I’m walking onto the UTS campus for the start of a new spring semester still riding my holiday high. One look at the UTS library and my dream finally comes to an ends. Thailand was a good dream, not the kind where it’s all fluffy clouds and candy flowers, but more like a fast paced dream with late night racing and strange noises. A kind of dream with aged women in pointed striped hats selling riddles in the shape of bracelets. Skinny men that speak in pops to lure you towards plush red drapes hiding a magical act. Somber people selling tarantulas and scorpions on a stick, do you dare to eat? I’m saying yes you should.IMG_5372.jpg

Studying in Thailand was such a great experience for me. The start of the trip was the only hard part. It was stressful having to worry about studying for my final exams and scrambling to get things in order to fly overseas.

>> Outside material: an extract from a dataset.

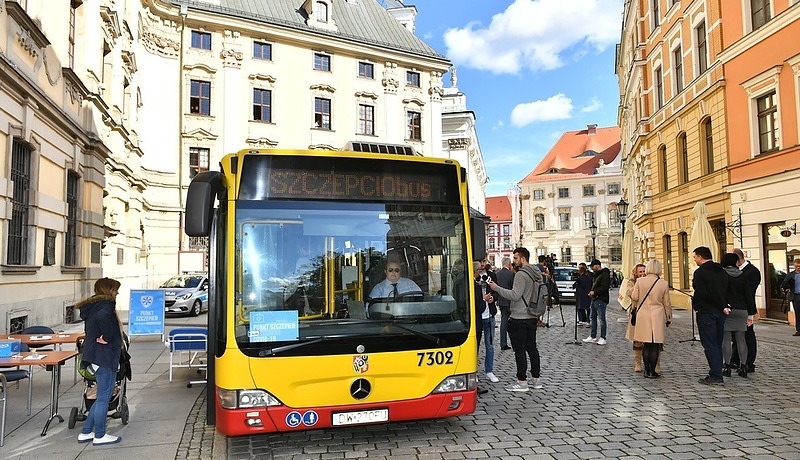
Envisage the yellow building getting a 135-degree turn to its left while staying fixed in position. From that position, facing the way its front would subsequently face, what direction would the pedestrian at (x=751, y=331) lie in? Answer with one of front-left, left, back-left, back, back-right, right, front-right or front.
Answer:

Once we landed in the thick humidity of Bangkok I forgot all of my worries. It was mesmerizing at every turn, starting with the taxis, they have no rules on the road and it seems like everyone has somewhere to be and NOW. I traveled from Sydney with a group and no one I was with had ever been to Thailand or spoke the language so we bumbled our way through the city, but thankfully ended up on the doorstep of a nice hotel.

The next day we made way to the Heliconia House on KMUTT campus. It was way better than the dorm rooms I was expecting. We had everything we needed like linens and toiletries at our disposal, and a nice view of the city.

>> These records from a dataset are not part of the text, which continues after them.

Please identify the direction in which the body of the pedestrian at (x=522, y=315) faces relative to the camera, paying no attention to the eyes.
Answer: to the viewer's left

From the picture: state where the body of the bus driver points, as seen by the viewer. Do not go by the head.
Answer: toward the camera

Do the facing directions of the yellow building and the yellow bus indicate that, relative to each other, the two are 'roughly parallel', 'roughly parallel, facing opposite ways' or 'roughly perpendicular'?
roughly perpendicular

The actual class experience was ok, much better than sitting in a lecture here. Physics and Nanotechnology are not my thing, but who cares I’m in Thailand. The lecturers that instructed us during our study were all so nice and the kind of people who are enthralled with what they teach and their projects. It wasn’t just us studying either, we had many Thai students in our group who helped us figure things out. I loved meeting the Thai students, they were genuinely nice people and I’m pretty sure they got a kick out of us saying Thai phrases totally wrong. I felt that because we had local people to help guide us around and tell us about thing to do we really got to experience Bangkok. I felt like a local by the end of the trip and was proud of my new KMUTT student ID.

My favorite part was the field trips we took to the All Green Learning Centre and the Elephant Conservation Centre. I was able to learn about green architecture and how some people are really fighting the fight for nature to be revered like it should be. Seeing the elephants up close and personal was something I will cherish forever. If you’ve never seen an elephant up close, let me tell you, they are much bigger than you think. Their main focus was the corn we were feeding them, but they happily had us pet their noses and sit on their backs to pose for pictures.

The best thing about this trip is the food and the friends you make. I ate like a king while in Bangkok, having a main meal and an entrée, all for the cost of 4$ Australian. If you get a chance dine on the wacky delicacies too. The peppered crickets are pretty good if you can get past them staring at you, and scorpion claws taste like BBQ potato chips. The people on this trip were fantastic. I couldn’t have asked for a better group of people to experience Thailand with.

My advice for you is to extend your plane ticket and stay to do some more traveling after the studying period. At this point you honestly feel like you have a good grasp of Thai culture and it is really amazing to get outside of the big city of Bangkok to see rural life.